Le gène codant pour la protéine du prémélanosome (PMEL) est associé au glaucome pigmentaire (GP). C’est ce qu’a découvert une équipe de chercheurs américains et australiens. Le GP survient chez des hommes jeunes (entre 20 et 40 ans), quand le pigment à l’arrière de l’iris se dépose sur la partie antérieure de l’œil, entraînant une perte de la vision et une cécité s’il n’est pas traité.

L’équipe de chercheurs a utilisé les données de deux familles présentant une prédisposition au GP et a employé une technique de séquençage de l’exome qui leur a permis d’identifier le gène codant pour la PMEL. Cette découverte a été confirmée par la détection d’autres mutations du gène de la PMEL grâce à l’examen de 394 échantillons supplémentaires de patients atteints de GP. Les chercheurs ont déterminé que les mutations du gène PMEL avaient des conséquences biologiques.

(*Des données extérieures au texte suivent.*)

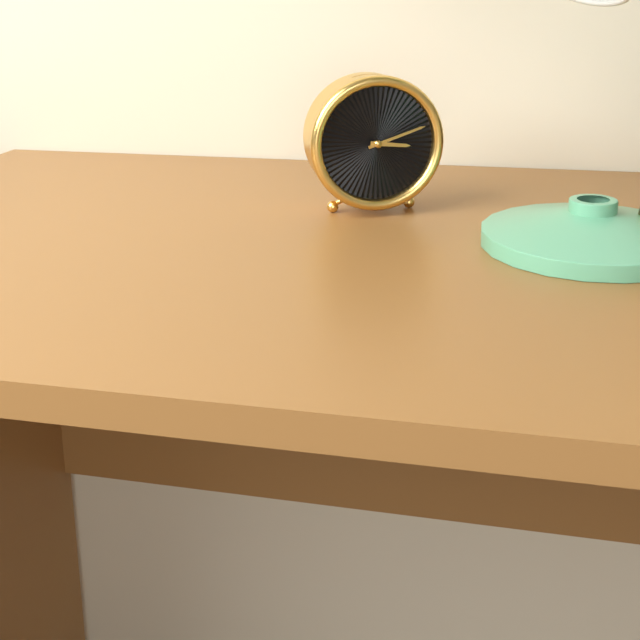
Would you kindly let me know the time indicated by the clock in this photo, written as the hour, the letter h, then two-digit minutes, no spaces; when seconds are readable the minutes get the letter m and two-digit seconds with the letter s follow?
3h12
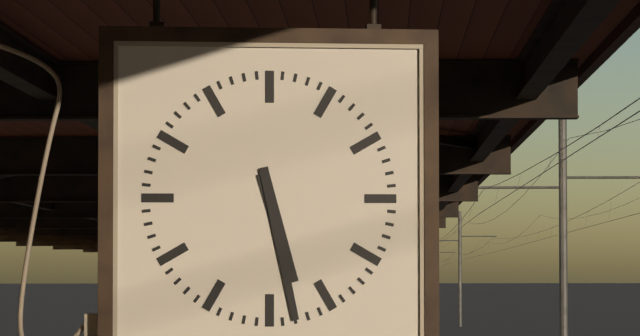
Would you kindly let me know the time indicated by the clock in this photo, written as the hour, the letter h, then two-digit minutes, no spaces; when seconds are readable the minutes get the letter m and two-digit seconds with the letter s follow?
5h28
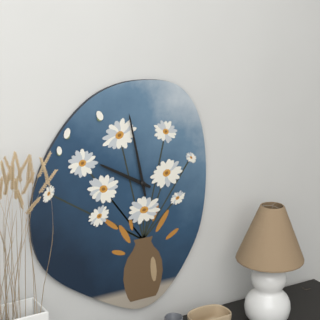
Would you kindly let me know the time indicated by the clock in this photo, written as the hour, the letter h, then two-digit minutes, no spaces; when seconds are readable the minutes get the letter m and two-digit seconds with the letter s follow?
9h58
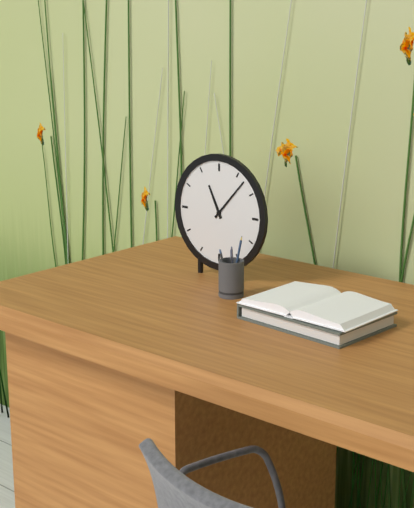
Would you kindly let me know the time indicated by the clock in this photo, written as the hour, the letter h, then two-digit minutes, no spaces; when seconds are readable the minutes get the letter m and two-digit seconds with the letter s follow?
11h07
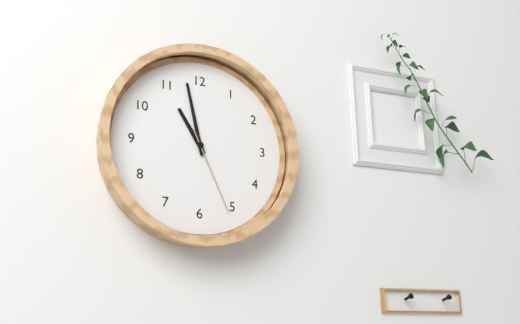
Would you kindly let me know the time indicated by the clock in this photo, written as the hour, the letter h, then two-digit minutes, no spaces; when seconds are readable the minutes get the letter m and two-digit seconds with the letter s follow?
10h58m26s
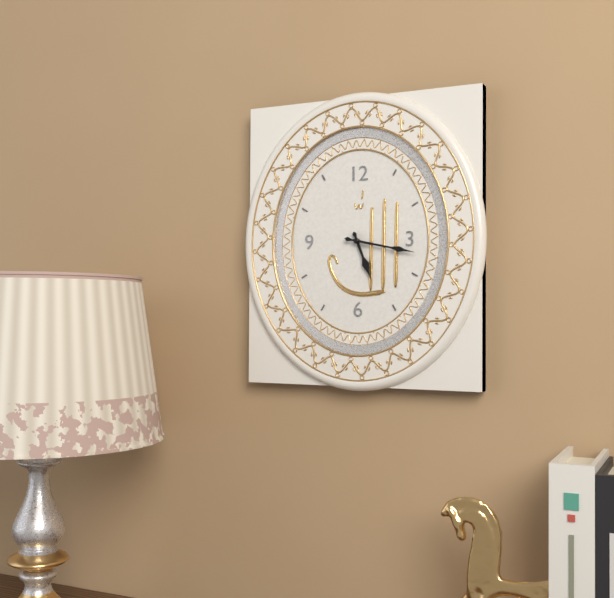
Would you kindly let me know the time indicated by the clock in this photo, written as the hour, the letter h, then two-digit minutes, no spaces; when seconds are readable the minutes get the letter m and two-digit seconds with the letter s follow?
5h17
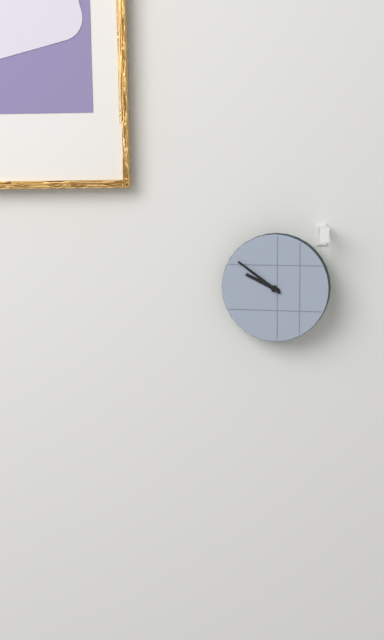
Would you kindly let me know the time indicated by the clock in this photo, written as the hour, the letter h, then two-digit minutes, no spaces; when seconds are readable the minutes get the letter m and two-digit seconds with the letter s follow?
9h51
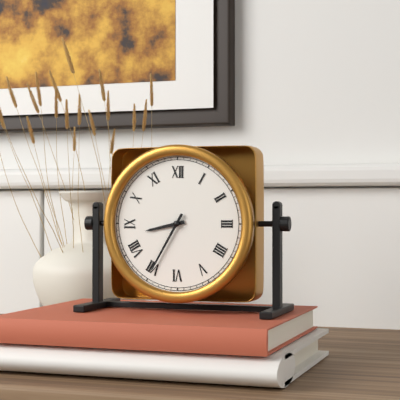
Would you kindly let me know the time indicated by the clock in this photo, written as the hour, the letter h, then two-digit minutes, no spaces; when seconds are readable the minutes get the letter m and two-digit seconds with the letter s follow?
8h35
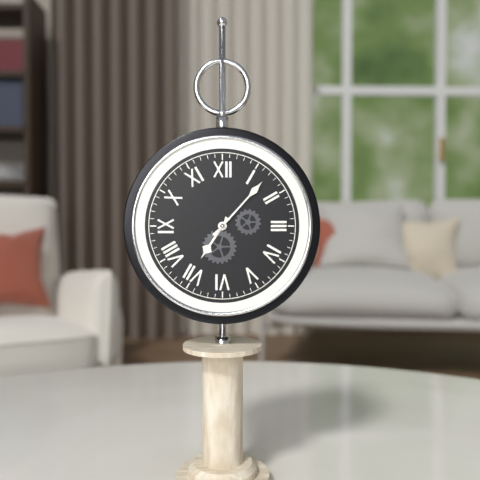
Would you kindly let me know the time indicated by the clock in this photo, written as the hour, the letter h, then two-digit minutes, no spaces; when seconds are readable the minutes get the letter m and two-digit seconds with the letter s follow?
7h07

Ils ont utilisé la technologie CRISPR-Cas9 pour introduire ces mutations dans l’ADN du poisson-zèbre et ont observé que ces poissons présentaient des défauts très semblables au glaucome humain.

Lahola-Chomiak A , Footz T et al. Non-Synonymous variants in premelanosome protein (PMEL) cause ocular pigment dispersion and pigmentary glaucoma. Human Molecular Genetics, 17 December 2018.